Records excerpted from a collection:
______________________________

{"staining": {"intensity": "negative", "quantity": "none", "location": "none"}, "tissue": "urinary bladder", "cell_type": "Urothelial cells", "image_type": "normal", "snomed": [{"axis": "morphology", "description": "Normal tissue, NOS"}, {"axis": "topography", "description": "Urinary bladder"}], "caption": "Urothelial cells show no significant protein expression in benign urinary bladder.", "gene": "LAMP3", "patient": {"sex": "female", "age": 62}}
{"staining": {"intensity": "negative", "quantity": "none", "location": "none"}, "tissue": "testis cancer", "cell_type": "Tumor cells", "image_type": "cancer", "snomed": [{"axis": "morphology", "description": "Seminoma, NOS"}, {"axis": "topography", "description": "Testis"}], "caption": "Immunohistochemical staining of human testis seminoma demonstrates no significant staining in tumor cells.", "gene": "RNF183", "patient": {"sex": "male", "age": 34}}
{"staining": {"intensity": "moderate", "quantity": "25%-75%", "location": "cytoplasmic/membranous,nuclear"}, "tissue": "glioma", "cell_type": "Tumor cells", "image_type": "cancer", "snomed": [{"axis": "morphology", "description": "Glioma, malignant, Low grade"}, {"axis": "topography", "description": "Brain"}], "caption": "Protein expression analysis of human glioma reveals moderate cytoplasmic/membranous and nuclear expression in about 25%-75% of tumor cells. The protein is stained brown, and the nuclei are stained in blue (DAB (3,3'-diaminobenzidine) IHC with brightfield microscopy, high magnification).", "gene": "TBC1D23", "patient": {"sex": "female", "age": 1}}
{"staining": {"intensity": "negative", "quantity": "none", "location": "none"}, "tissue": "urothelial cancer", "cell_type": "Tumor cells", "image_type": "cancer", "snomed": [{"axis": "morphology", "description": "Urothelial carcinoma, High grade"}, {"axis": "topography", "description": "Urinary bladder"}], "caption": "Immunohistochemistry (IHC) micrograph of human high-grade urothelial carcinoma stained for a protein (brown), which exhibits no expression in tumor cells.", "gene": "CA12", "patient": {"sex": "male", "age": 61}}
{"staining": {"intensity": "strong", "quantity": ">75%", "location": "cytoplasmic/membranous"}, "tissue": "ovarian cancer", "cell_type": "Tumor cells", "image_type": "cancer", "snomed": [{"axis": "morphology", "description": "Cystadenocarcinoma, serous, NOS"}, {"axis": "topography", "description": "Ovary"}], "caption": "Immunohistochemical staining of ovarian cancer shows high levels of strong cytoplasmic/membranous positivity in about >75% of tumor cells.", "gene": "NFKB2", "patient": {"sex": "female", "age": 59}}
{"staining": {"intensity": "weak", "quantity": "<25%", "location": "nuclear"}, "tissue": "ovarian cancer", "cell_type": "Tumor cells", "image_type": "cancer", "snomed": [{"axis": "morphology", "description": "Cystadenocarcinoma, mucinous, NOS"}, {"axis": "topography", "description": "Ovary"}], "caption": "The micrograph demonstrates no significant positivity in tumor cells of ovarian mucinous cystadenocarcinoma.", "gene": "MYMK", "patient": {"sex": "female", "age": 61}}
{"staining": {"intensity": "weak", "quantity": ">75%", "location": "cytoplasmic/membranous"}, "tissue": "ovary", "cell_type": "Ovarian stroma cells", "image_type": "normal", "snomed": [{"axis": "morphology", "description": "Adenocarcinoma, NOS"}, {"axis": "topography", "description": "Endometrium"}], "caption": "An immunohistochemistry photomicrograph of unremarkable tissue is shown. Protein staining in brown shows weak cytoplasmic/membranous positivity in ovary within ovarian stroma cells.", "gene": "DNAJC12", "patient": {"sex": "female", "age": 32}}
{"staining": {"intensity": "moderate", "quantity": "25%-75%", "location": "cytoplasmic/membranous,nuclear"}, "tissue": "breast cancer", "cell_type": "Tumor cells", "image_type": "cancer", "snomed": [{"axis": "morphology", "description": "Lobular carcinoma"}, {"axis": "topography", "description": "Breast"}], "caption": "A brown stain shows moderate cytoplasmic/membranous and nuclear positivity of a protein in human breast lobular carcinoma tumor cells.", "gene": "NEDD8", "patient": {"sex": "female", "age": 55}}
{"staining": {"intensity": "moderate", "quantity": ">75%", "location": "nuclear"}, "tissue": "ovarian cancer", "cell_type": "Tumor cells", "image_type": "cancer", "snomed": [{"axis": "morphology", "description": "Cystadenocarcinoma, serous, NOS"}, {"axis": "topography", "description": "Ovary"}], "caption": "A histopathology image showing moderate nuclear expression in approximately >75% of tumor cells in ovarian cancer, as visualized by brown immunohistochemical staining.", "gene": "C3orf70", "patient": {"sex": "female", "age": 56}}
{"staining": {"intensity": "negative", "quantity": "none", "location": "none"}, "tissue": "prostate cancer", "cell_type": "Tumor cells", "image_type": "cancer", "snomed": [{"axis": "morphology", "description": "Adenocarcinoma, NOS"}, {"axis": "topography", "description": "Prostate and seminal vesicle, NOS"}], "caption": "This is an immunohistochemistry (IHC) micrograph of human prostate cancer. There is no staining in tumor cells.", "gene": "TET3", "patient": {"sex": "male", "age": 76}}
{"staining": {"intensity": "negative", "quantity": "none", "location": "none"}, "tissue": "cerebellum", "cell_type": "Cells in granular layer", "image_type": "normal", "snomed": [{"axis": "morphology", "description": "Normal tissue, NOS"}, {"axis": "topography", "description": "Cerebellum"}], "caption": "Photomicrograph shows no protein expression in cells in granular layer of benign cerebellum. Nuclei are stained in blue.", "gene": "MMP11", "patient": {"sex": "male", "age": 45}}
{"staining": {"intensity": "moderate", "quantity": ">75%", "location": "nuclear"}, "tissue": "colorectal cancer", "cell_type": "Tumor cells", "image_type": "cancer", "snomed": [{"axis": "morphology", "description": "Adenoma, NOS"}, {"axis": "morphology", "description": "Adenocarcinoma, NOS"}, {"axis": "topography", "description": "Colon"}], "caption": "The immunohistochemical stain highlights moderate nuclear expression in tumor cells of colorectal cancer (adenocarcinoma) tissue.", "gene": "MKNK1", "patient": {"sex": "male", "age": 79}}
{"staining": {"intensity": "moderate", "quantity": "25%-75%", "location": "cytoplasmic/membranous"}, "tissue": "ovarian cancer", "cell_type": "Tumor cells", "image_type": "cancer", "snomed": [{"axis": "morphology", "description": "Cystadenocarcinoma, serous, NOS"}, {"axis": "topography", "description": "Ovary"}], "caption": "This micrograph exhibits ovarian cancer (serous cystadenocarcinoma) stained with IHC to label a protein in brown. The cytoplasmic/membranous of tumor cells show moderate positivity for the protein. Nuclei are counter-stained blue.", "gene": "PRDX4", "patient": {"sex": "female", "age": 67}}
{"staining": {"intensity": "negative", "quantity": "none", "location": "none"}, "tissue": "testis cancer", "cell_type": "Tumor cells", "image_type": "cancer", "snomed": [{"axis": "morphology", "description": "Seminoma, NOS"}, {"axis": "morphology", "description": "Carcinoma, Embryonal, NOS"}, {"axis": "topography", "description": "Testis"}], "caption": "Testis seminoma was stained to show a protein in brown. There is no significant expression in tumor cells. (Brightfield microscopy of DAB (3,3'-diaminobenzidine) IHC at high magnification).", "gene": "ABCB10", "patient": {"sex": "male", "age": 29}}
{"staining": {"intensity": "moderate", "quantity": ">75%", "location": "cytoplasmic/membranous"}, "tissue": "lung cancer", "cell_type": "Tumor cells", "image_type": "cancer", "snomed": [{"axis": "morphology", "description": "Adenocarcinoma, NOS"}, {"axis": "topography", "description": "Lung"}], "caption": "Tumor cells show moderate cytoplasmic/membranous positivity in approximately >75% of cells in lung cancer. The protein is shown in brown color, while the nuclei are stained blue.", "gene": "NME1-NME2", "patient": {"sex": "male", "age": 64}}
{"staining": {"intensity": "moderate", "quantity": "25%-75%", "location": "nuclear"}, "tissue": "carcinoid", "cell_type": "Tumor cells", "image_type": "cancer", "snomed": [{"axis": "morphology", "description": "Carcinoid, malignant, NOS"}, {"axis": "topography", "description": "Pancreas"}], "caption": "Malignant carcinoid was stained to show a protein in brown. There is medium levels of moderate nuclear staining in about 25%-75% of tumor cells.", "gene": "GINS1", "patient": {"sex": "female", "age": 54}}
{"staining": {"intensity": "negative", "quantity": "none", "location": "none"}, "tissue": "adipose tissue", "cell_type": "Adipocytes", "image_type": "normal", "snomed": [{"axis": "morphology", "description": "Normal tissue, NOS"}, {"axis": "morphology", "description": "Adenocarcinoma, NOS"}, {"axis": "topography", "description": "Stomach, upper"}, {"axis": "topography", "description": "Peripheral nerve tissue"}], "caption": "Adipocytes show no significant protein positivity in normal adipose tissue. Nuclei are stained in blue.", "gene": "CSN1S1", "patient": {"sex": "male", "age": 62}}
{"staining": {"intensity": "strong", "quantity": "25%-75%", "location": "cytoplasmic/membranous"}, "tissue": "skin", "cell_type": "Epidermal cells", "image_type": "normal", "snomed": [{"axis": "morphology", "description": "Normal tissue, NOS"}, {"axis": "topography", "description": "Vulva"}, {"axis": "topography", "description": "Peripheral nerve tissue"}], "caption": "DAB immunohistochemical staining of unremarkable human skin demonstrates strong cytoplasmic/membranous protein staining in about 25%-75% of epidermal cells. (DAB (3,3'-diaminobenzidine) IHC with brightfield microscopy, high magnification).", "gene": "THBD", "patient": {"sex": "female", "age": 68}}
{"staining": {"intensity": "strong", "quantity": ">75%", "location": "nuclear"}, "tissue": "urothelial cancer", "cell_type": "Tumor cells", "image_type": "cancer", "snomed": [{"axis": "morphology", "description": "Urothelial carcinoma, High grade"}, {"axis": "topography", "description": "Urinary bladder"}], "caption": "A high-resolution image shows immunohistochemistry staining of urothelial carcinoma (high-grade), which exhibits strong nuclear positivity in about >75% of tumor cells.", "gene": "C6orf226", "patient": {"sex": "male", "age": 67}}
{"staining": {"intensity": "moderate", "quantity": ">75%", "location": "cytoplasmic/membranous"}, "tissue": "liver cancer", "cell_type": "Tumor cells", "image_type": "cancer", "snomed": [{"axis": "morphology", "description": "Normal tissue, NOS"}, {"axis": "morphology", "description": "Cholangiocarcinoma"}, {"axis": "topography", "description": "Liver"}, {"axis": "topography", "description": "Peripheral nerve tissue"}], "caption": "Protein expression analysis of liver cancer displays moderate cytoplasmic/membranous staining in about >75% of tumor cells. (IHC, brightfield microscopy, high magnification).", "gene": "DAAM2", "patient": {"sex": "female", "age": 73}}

______________________________

• Work request
Restate, word for word and with nothing added, the lines from the beginning of the records above through the line that contains "of human high-grade".

• Solution to the problem
{"staining": {"intensity": "negative", "quantity": "none", "location": "none"}, "tissue": "urinary bladder", "cell_type": "Urothelial cells", "image_type": "normal", "snomed": [{"axis": "morphology", "description": "Normal tissue, NOS"}, {"axis": "topography", "description": "Urinary bladder"}], "caption": "Urothelial cells show no significant protein expression in benign urinary bladder.", "gene": "LAMP3", "patient": {"sex": "female", "age": 62}}
{"staining": {"intensity": "negative", "quantity": "none", "location": "none"}, "tissue": "testis cancer", "cell_type": "Tumor cells", "image_type": "cancer", "snomed": [{"axis": "morphology", "description": "Seminoma, NOS"}, {"axis": "topography", "description": "Testis"}], "caption": "Immunohistochemical staining of human testis seminoma demonstrates no significant staining in tumor cells.", "gene": "RNF183", "patient": {"sex": "male", "age": 34}}
{"staining": {"intensity": "moderate", "quantity": "25%-75%", "location": "cytoplasmic/membranous,nuclear"}, "tissue": "glioma", "cell_type": "Tumor cells", "image_type": "cancer", "snomed": [{"axis": "morphology", "description": "Glioma, malignant, Low grade"}, {"axis": "topography", "description": "Brain"}], "caption": "Protein expression analysis of human glioma reveals moderate cytoplasmic/membranous and nuclear expression in about 25%-75% of tumor cells. The protein is stained brown, and the nuclei are stained in blue (DAB (3,3'-diaminobenzidine) IHC with brightfield microscopy, high magnification).", "gene": "TBC1D23", "patient": {"sex": "female", "age": 1}}
{"staining": {"intensity": "negative", "quantity": "none", "location": "none"}, "tissue": "urothelial cancer", "cell_type": "Tumor cells", "image_type": "cancer", "snomed": [{"axis": "morphology", "description": "Urothelial carcinoma, High grade"}, {"axis": "topography", "description": "Urinary bladder"}], "caption": "Immunohistochemistry (IHC) micrograph of human high-grade urothelial carcinoma stained for a protein (brown), which exhibits no expression in tumor cells.", "gene": "CA12", "patient": {"sex": "male", "age": 61}}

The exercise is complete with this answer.